Yasa’da ve öteki Eski Antlaşma yazılarında eşcinsellik, Tanrı’nın yaratılış düzenini bozarak insan yaratılışına aykırı birçok kötülük barındırdığından kabul edilmez (Tevrat, Lev. 18:22; Hak. 19), yargılanır.

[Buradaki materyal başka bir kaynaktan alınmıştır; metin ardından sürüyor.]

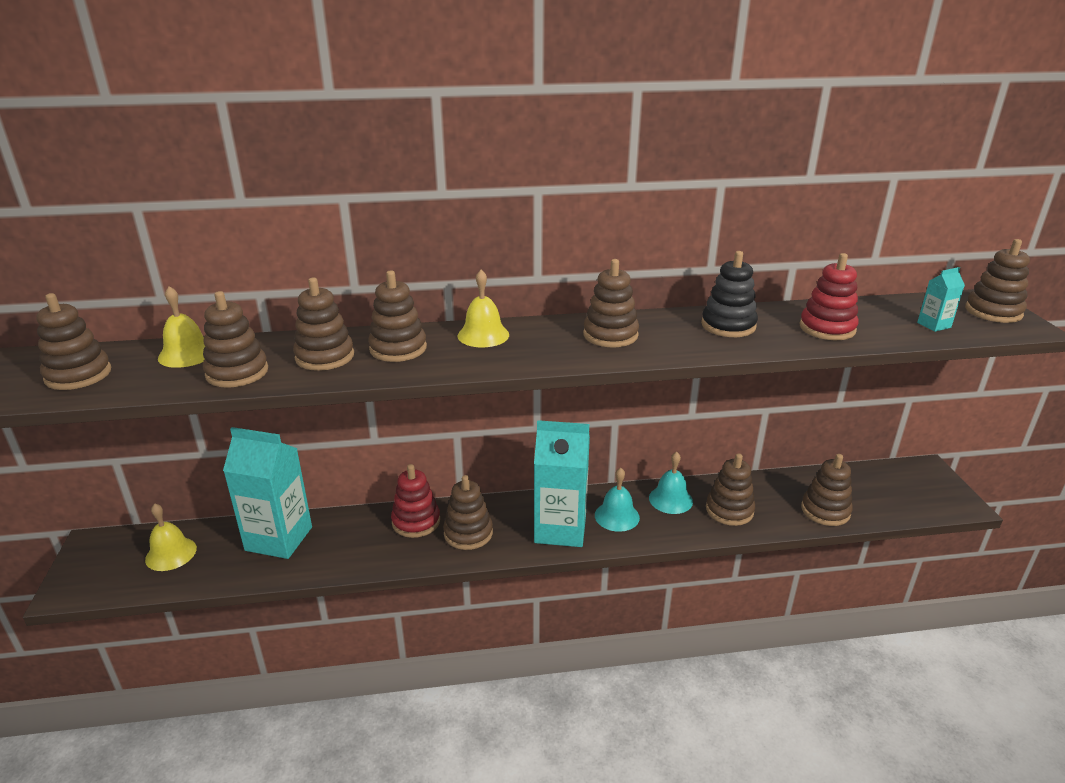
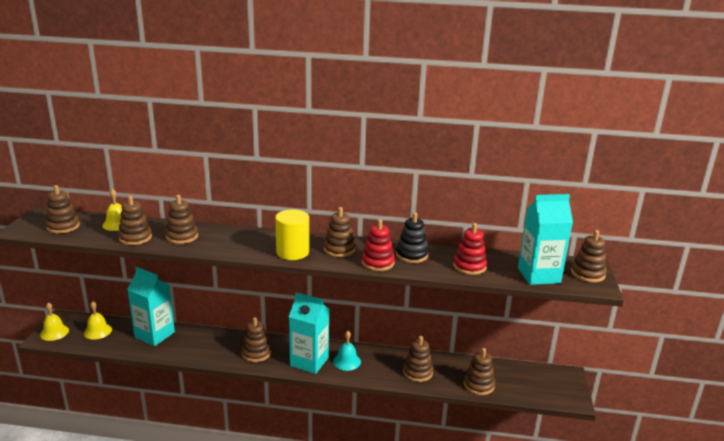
camera: 15 degrees right, 5 degrees down
(398, 348) = (221, 238): brown stacking toy -> none
(416, 521) = (231, 341): red stacking toy -> red stacking toy (377, 263)
(483, 335) = (270, 238): yellow bell -> yellow bell (54, 332)
(539, 351) = (292, 252): none -> yellow cylinder
(670, 499) = (385, 359): turquoise bell -> none
(934, 325) = (538, 275): turquoise carton -> turquoise carton, size x2.35

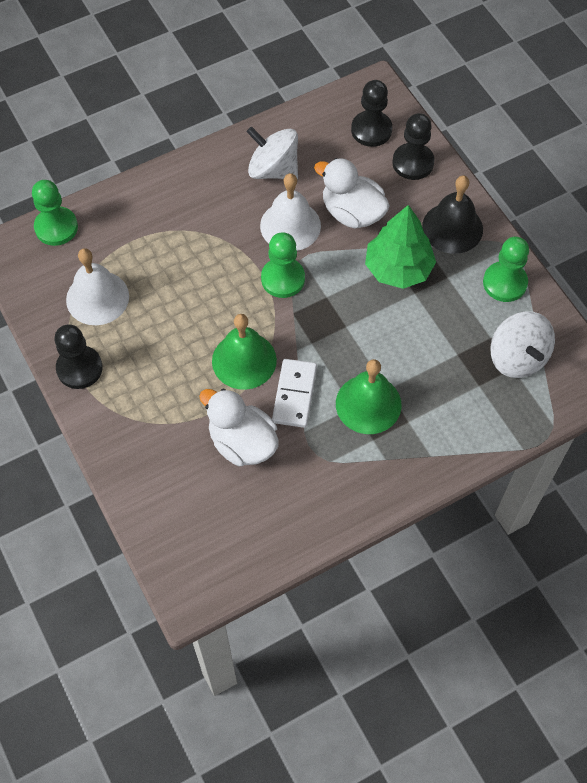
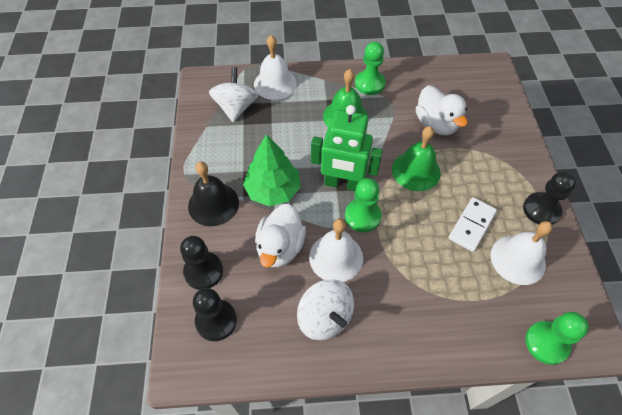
camera: 155 degrees left, 5 degrees down
(294, 394) = (390, 138): white domino -> white domino (471, 225)
(323, 308) = (343, 184): none -> green robot
(352, 213) = (280, 247): white duck -> white duck turned 45 degrees clockwise
(493, 418) = (275, 84): none -> white bell
(504, 283) = (208, 152): green pawn -> green pawn (369, 84)

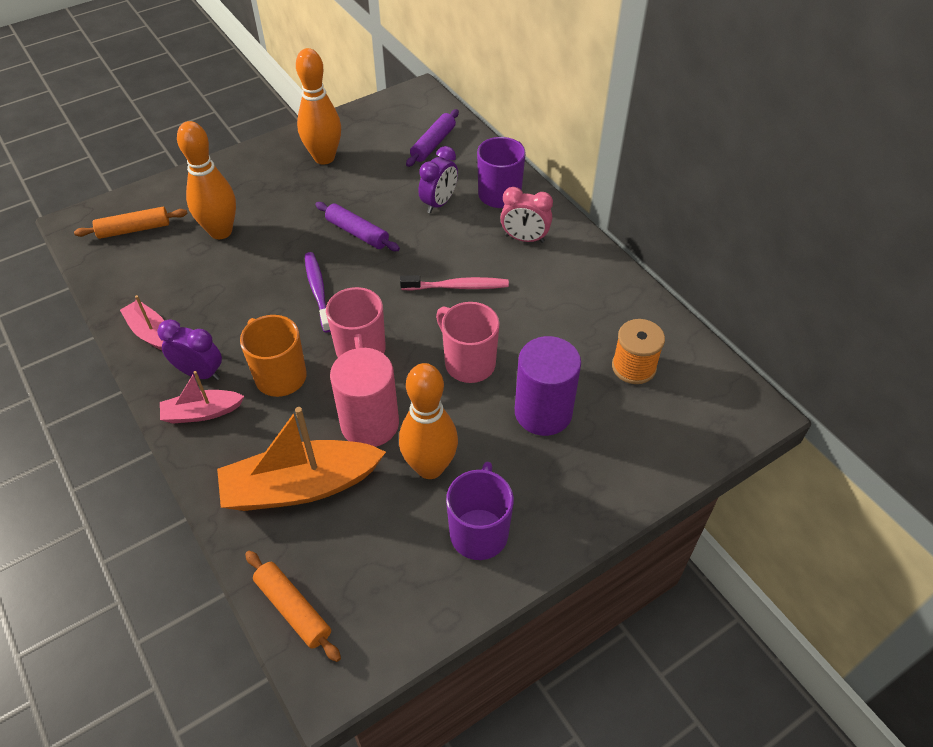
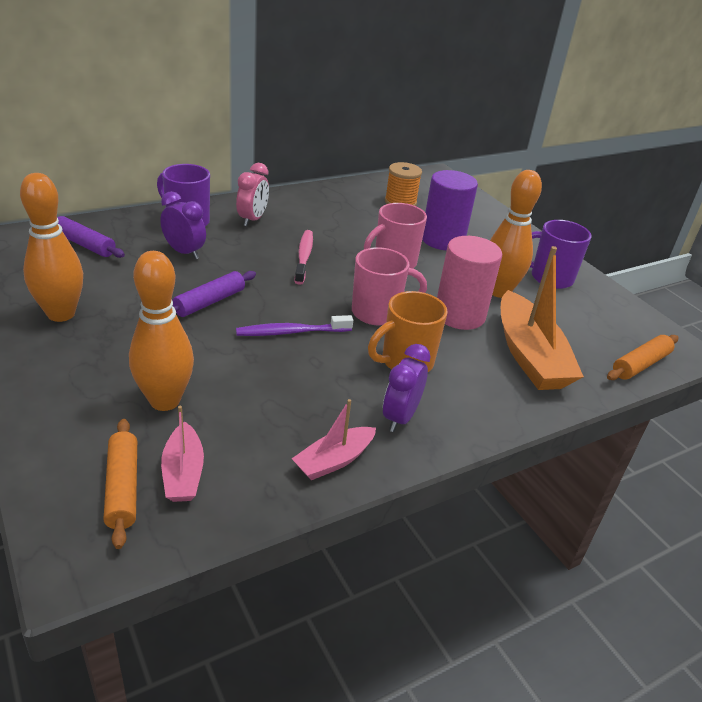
camera: 90 degrees left, 15 degrees down
(202, 413) = (454, 415): pink boat -> pink boat (183, 473)

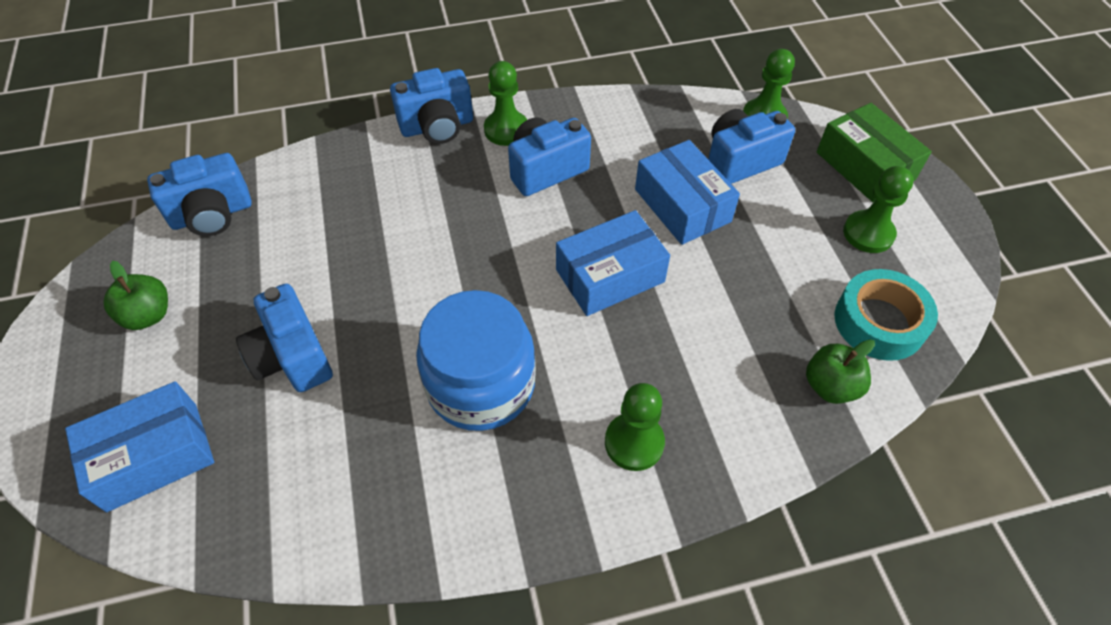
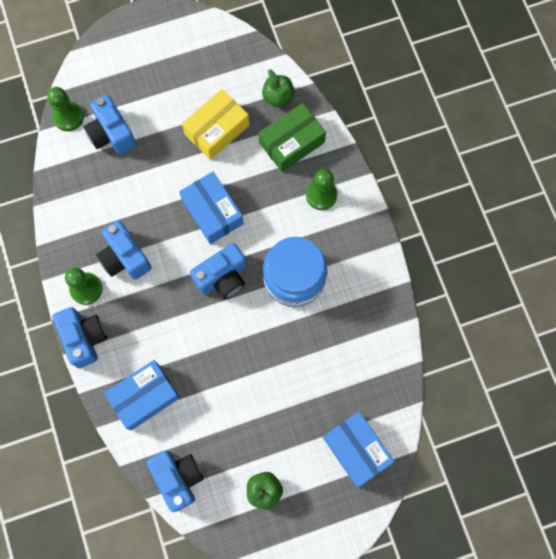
camera: 95 degrees left, 20 degrees up
(292, 357) = (286, 389): blue camera -> blue camera (222, 277)
(682, 205) = (153, 170): blue box -> blue box (144, 396)
(757, 289) = (217, 130): none -> yellow box
(865, 166) = (112, 59): green box -> green box (292, 143)
(868, 233) = (170, 65): green pawn -> none
(879, 322) = (234, 68): turquoise tape -> none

İncil’de de eşcinsellik yaratılıştaki doğaya aykırılık Rab’be karşı hareket içerdiğinden onaylanmaz. Ancak İsa Mesih’in tövbe çağrısını kabul eden herkese Tanrı’nın Egemenliği açık olduğu gibi tövbe eden eşcinsellere de Tanrı’nın Egemenliği açıktır. Ne var ki Tanrı’nın Egemenliğine girmek günahlardan dönmeyi içerdiğinden eşcinsel alışkanlıklar bırakılmalı, kutsallığın ardından gidilmelidir (İncil, 1. Kor. 6:9-11).